The creation of the data bundles, including anonymized medical records, was valued by IRP members and however was extremely time intense for the research team. The quality of data returned was high, with a median of 100% questionnaire items completed. Feedback from clinicians indicated that the areas that they had most difficulty answering were questions regarding the communication between various teams and determining which team had responsibility for managing the patient. These are areas of particular interest in the prevention and management of comorbidity, since it has been recognized previously that problems in communication between teams can be problematic as has previously been reported in studies of patients with multimorbidity. 34 -36 Additional questionnaire content may be generated by literature review and qualitative research. By investigating 4 different serious medical events, the lessons learnt are more general, such as communication, as the causative factors for each medical event may differ. More specific lessons could be learnt by investigating 1 type of event alone, such as DDI.
Feedback from the IRP highlighted several areas in which our methodology needs to be improved, including greater time allocated for the review, the collection and presentation of additional information, the inclusion of a patient summary, and a timeline of events. Missing data were flagged as a particular problem when attempting to assess the quality of care. These findings emphasize the need for significant modifications to the methodology in order to optimize completion and return rates, and in order to assess the quality of care, before embarking on a larger study.
Conclusions
In our small sample, we found that the method was acceptable to patients, and there were satisfactory return rates from secondary care physicians. Further work is needed to refine the methodology in order to increase data returns from GPs and to facilitate the independent panel review.
Footnotes
Authors’ Note
MF, VC, JW, and HS are responsible for the conception and design of the study and with acquisition of funding. All authors were involved with study document design, and ERMP, VC, EY, JS, and OB were involved with data collection. All authors, with the exception of MF who sadly died before the study was completed, were involved with drafting and revising the manuscript and approved the final version.

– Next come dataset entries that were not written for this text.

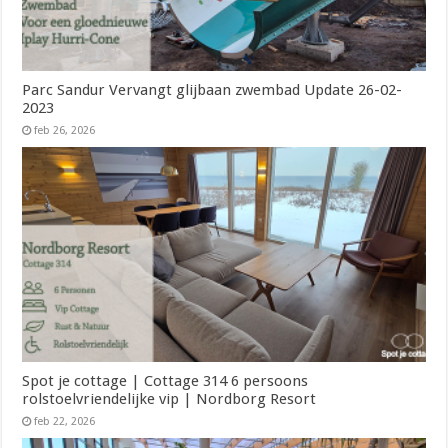
Parc Sandur Vervangt glijbaan zwembad Update 26-02-
2023
feb 26, 2026
Spot je cottage | Cottage 314 6 persoons
rolstoelvriendelijke vip | Nordborg Resort
feb 22, 2026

Declaration of Conflicting Interests
The author(s) declared no potential conflicts of interest with respect to the research, authorship, and/or publication of this article.
Funding
The author(s) disclosed receipt of the following financial support for the research, authorship, and/or publication of this article: This paper summarizes independent research funded by the National Institute for Health Research (NIHR) under its Programme Development Grant scheme (Ref: RP-DG-1212-10020). In addition, Erica Pool is funded by an NIHR Academic Clinical Fellowship. The views and opinions expressed by authors in this publication are those of the authors and do not necessarily reflect those of the NHS or the NIHR.